Building NanoRange involved solving several non-trivial problems:

  • Parameter sensitivity: Many microscopy tools are highly sensitive to parameter choices. Getting the critic agent to reliably evaluate output quality and guide the optimizer toward better parameters required significant prompt engineering.
  • Pipeline verification: Ensuring the planner agent builds valid pipelines where the output of one tool is compatible with the input of the next was a challenge, especially with diverse tool interfaces.
  • Balancing autonomy and control: The system needed to be autonomous enough to be useful, but still give researchers control over the pipeline before execution.
  • Tool diversity: Each ML model and image processing technique has its own API, input format, and output format.
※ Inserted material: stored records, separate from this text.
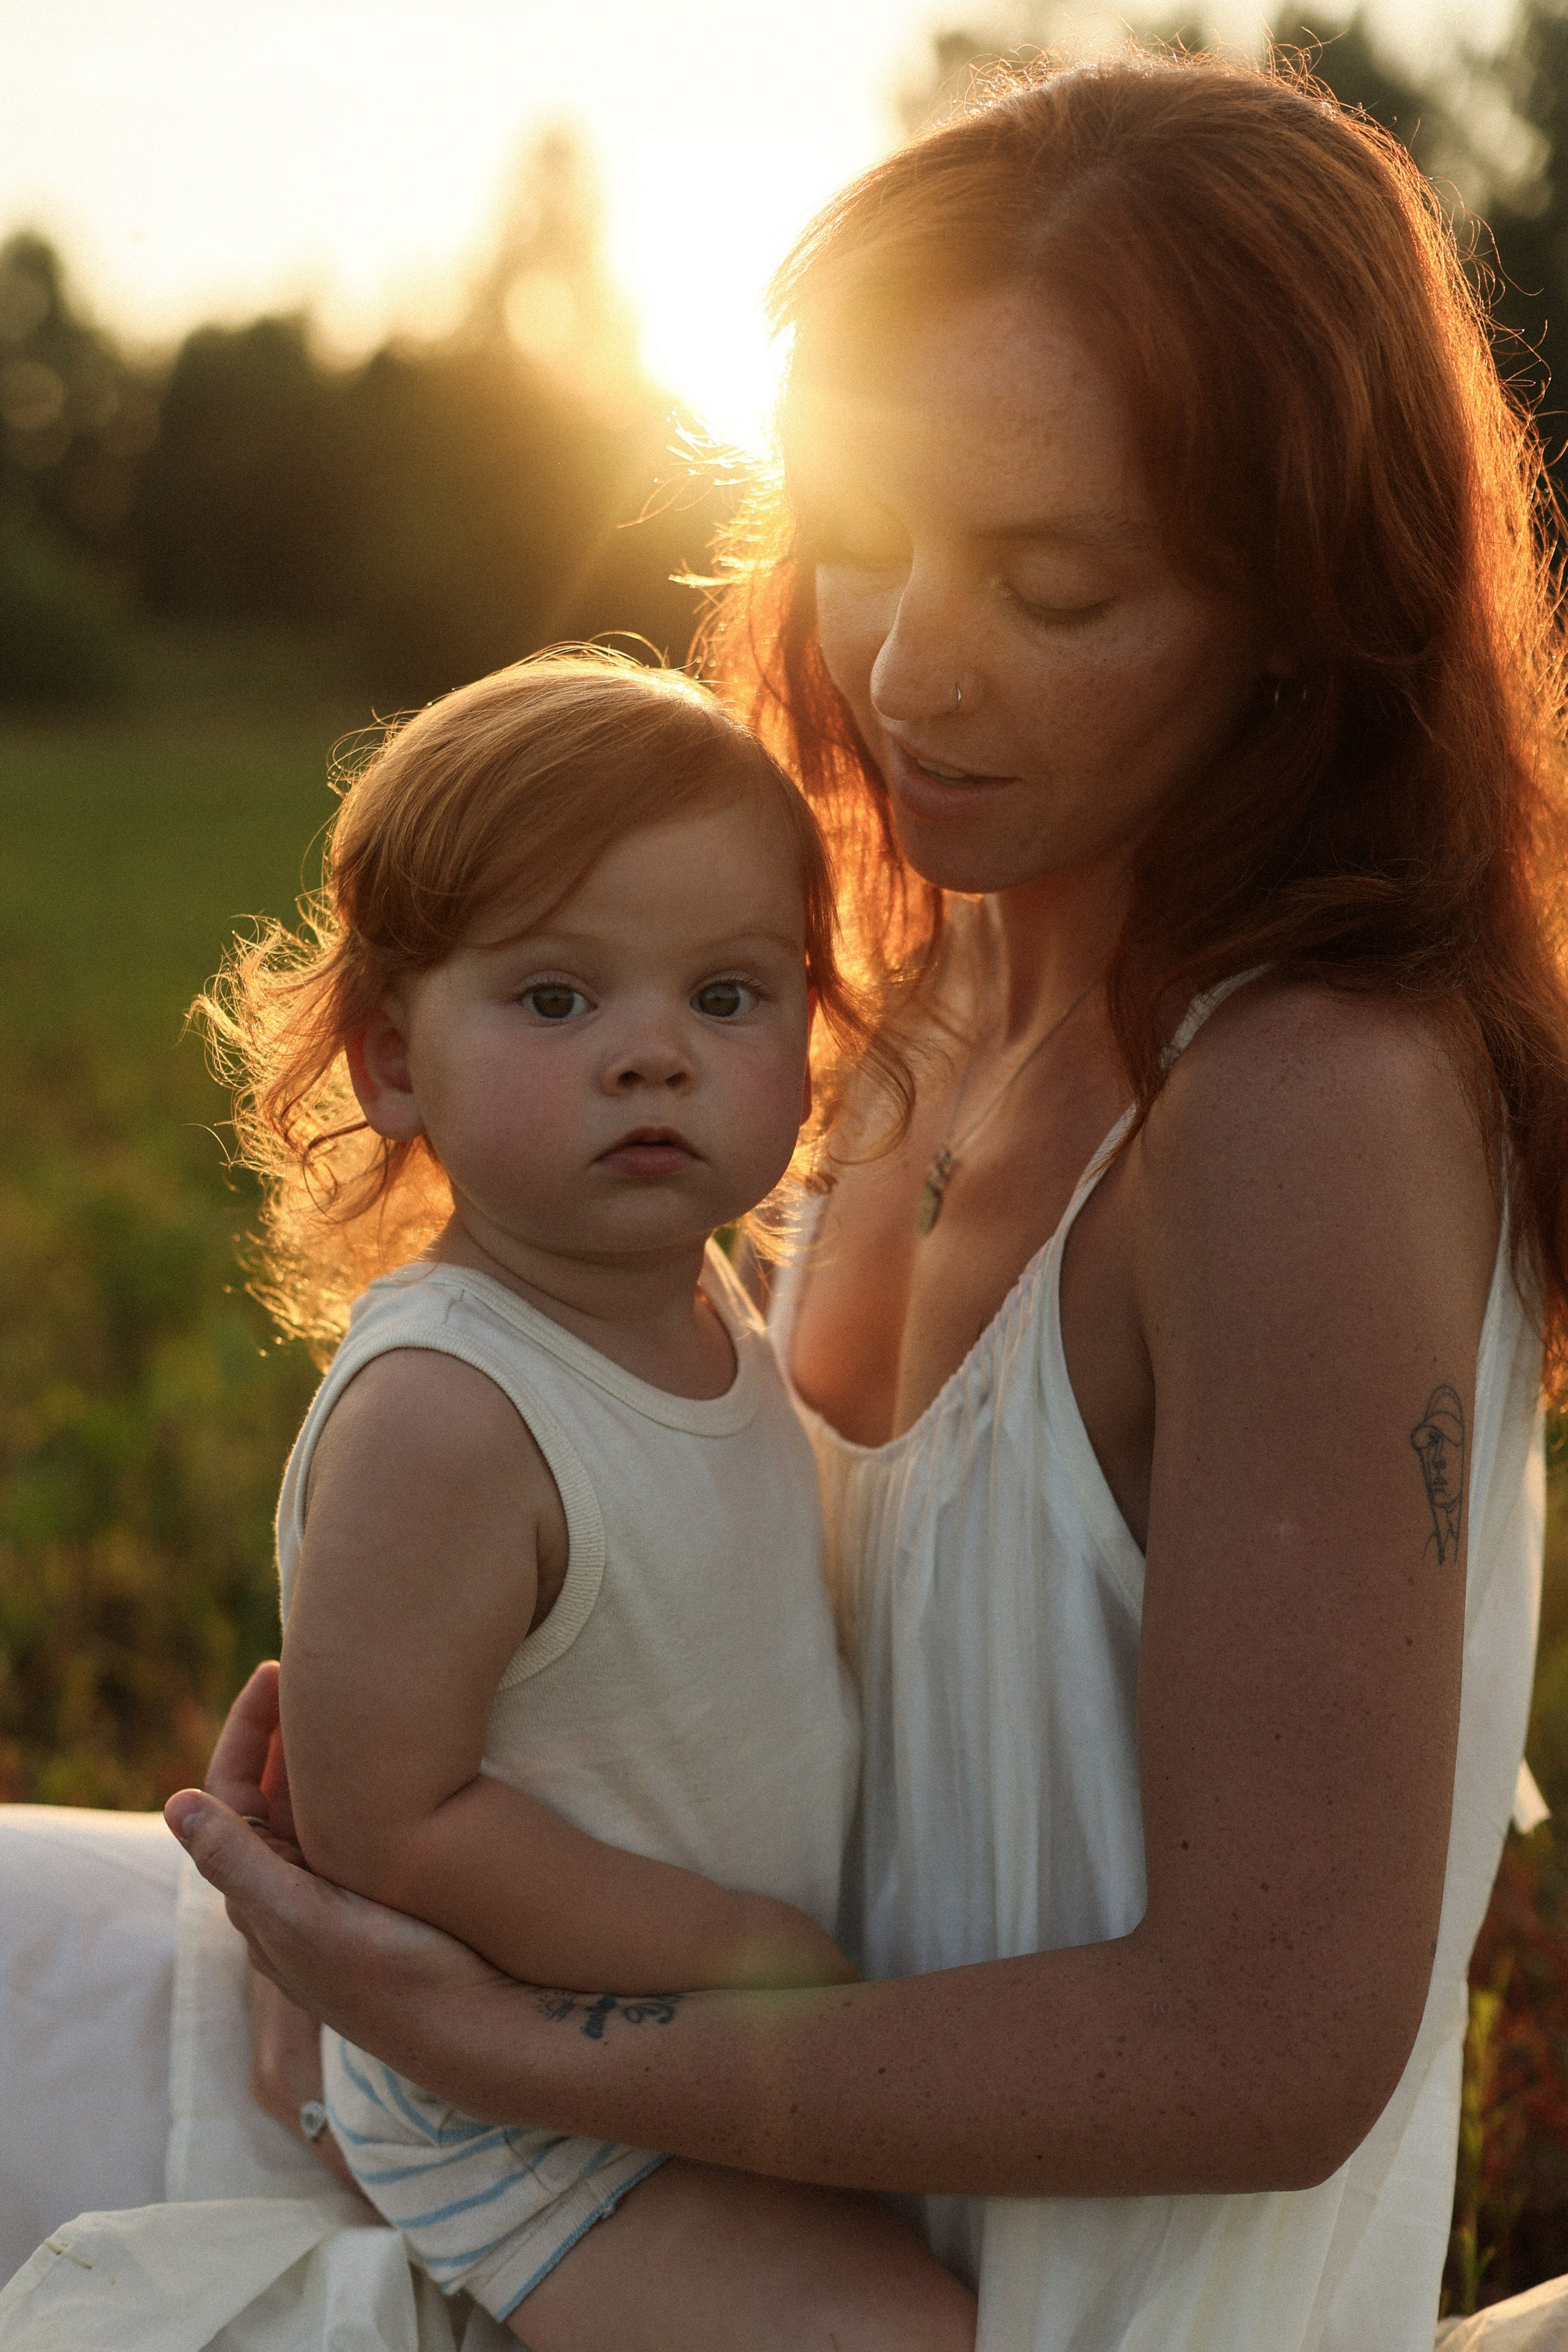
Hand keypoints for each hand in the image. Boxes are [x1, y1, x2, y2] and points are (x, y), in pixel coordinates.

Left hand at [199, 1660, 359, 2189]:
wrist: (474, 2024)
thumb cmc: (388, 1976)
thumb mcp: (305, 1922)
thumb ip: (241, 1864)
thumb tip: (174, 1803)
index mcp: (258, 1895)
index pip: (227, 1792)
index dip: (244, 1727)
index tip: (275, 1670)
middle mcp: (287, 1890)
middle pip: (266, 1788)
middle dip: (280, 1726)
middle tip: (310, 1665)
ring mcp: (333, 1890)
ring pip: (308, 1801)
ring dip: (316, 1747)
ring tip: (338, 1691)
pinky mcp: (375, 1892)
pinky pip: (346, 1819)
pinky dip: (350, 1776)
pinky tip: (380, 1749)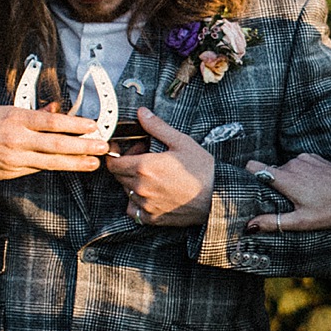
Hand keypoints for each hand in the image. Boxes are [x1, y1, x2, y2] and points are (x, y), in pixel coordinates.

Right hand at [0, 104, 108, 185]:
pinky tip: (70, 166)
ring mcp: (13, 158)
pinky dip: (54, 167)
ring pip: (51, 162)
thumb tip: (56, 110)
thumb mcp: (3, 111)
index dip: (75, 125)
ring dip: (76, 163)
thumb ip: (32, 113)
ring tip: (94, 162)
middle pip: (57, 144)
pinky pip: (36, 169)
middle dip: (84, 146)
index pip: (52, 122)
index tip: (93, 126)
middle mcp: (16, 139)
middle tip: (103, 146)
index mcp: (15, 118)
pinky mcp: (9, 172)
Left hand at [104, 106, 214, 226]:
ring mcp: (145, 204)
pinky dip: (136, 201)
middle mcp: (141, 187)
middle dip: (126, 164)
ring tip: (151, 175)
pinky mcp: (152, 217)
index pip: (113, 163)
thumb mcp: (181, 142)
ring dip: (132, 181)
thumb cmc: (202, 170)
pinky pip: (133, 210)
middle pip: (118, 176)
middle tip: (144, 158)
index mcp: (144, 166)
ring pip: (126, 191)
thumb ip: (157, 127)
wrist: (216, 197)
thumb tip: (142, 113)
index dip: (117, 153)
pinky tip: (150, 194)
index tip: (125, 149)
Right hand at [245, 151, 330, 233]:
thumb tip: (249, 225)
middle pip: (270, 172)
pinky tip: (313, 189)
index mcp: (286, 178)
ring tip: (303, 198)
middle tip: (284, 204)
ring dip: (288, 182)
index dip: (248, 176)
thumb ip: (273, 221)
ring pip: (285, 169)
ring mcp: (305, 158)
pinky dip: (300, 176)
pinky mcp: (315, 157)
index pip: (253, 166)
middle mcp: (293, 163)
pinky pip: (298, 165)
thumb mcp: (302, 221)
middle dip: (272, 186)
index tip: (250, 189)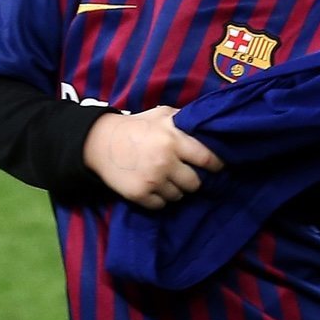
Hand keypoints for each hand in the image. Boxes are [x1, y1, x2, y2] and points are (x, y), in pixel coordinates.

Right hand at [83, 105, 224, 209]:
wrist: (101, 142)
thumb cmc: (137, 126)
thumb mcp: (162, 114)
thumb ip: (184, 120)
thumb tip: (209, 126)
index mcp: (173, 140)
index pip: (207, 159)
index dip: (216, 165)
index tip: (218, 168)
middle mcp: (165, 161)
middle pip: (195, 183)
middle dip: (192, 180)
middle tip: (186, 174)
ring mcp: (152, 180)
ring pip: (178, 196)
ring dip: (176, 190)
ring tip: (167, 179)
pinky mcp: (139, 195)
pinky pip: (161, 205)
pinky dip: (160, 199)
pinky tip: (155, 187)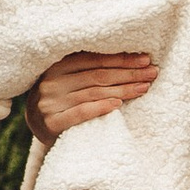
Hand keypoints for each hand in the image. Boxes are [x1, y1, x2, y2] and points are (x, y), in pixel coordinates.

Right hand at [25, 50, 159, 146]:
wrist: (37, 131)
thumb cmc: (61, 103)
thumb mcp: (68, 81)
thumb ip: (88, 70)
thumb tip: (131, 60)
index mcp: (56, 66)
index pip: (94, 59)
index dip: (121, 58)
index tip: (145, 59)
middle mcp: (51, 82)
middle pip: (97, 75)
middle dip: (128, 73)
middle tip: (152, 72)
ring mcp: (50, 103)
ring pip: (93, 92)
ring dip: (123, 89)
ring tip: (144, 87)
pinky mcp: (51, 123)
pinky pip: (81, 112)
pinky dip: (101, 107)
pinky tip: (119, 103)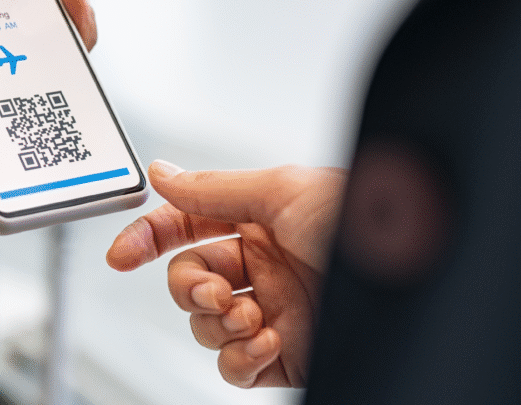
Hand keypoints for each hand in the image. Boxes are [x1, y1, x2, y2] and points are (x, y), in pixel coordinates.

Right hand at [106, 161, 345, 387]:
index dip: (147, 239)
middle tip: (214, 289)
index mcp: (257, 220)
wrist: (418, 270)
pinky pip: (236, 368)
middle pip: (186, 282)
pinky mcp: (286, 356)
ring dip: (216, 323)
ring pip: (205, 326)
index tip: (122, 256)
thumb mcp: (281, 191)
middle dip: (189, 287)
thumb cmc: (364, 217)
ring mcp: (273, 311)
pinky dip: (239, 358)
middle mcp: (262, 266)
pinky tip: (263, 340)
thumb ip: (211, 189)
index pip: (184, 229)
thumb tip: (161, 173)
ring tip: (248, 315)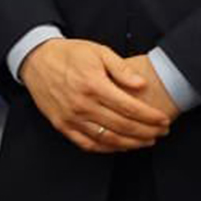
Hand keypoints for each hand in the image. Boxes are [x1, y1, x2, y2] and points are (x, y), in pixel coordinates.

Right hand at [18, 38, 172, 152]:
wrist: (36, 60)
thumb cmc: (69, 54)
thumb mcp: (98, 51)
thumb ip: (121, 68)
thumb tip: (141, 85)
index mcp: (93, 84)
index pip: (129, 107)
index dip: (150, 117)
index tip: (163, 120)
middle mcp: (82, 104)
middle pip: (123, 126)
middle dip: (147, 132)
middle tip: (161, 132)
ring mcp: (71, 117)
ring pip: (108, 139)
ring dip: (131, 143)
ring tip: (147, 141)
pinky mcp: (62, 125)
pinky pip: (88, 144)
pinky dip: (107, 148)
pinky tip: (121, 146)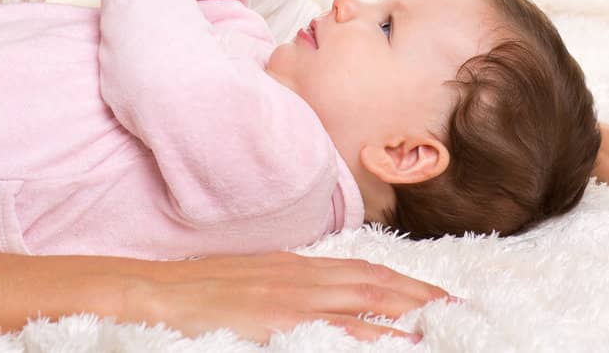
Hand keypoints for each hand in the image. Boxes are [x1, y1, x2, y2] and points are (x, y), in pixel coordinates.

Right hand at [103, 251, 457, 343]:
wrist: (152, 292)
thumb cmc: (196, 294)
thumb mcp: (251, 281)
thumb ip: (289, 287)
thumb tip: (319, 300)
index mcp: (296, 265)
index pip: (363, 269)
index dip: (403, 281)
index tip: (434, 295)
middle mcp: (301, 275)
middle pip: (376, 282)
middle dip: (420, 295)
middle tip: (457, 309)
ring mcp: (293, 298)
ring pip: (366, 300)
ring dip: (409, 311)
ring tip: (444, 324)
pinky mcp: (282, 322)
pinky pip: (338, 328)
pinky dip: (373, 334)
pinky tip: (399, 342)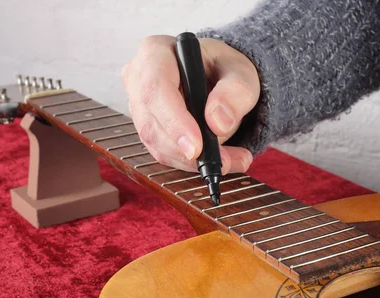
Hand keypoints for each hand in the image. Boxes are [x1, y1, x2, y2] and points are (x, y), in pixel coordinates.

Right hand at [122, 35, 259, 173]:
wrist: (218, 76)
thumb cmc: (223, 67)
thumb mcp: (240, 72)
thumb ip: (235, 92)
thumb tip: (218, 123)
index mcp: (156, 52)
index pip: (156, 89)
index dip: (174, 122)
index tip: (196, 147)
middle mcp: (139, 78)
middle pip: (152, 123)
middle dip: (186, 150)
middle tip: (223, 161)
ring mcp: (139, 105)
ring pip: (156, 143)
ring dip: (192, 160)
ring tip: (231, 161)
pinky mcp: (147, 128)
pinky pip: (163, 153)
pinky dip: (190, 163)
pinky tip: (217, 161)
Wrapping them all into a consistent interface required careful abstraction.

Key Learnings

This project reinforced several insights about building agentic AI systems:

  • The multi-agent architecture pattern (planner → executor → critic → optimizer) is remarkably effective for complex, multi-step tasks where quality matters.
  • Describing tools and their parameters in natural language to an LLM is a powerful way to build flexible, extensible systems. The agent can reason about tools it has never explicitly been programmed to use.
  • Gemini 3.0's multimodal capabilities make it uniquely suited for this kind of task, as it can both reason about images and generate/edit them.

What's Next

NanoRange has several exciting directions for future development:

  • Batch processing: Scaling the framework to process hundreds of images in parallel, turning hours of manual work into minutes.
  • Dataset generation: Running pipelines at scale to generate domain-specific annotated datasets for training new ML models.
  • Community tools: Opening up the toolbox so the microscopy community can contribute their own tools and share pipelines.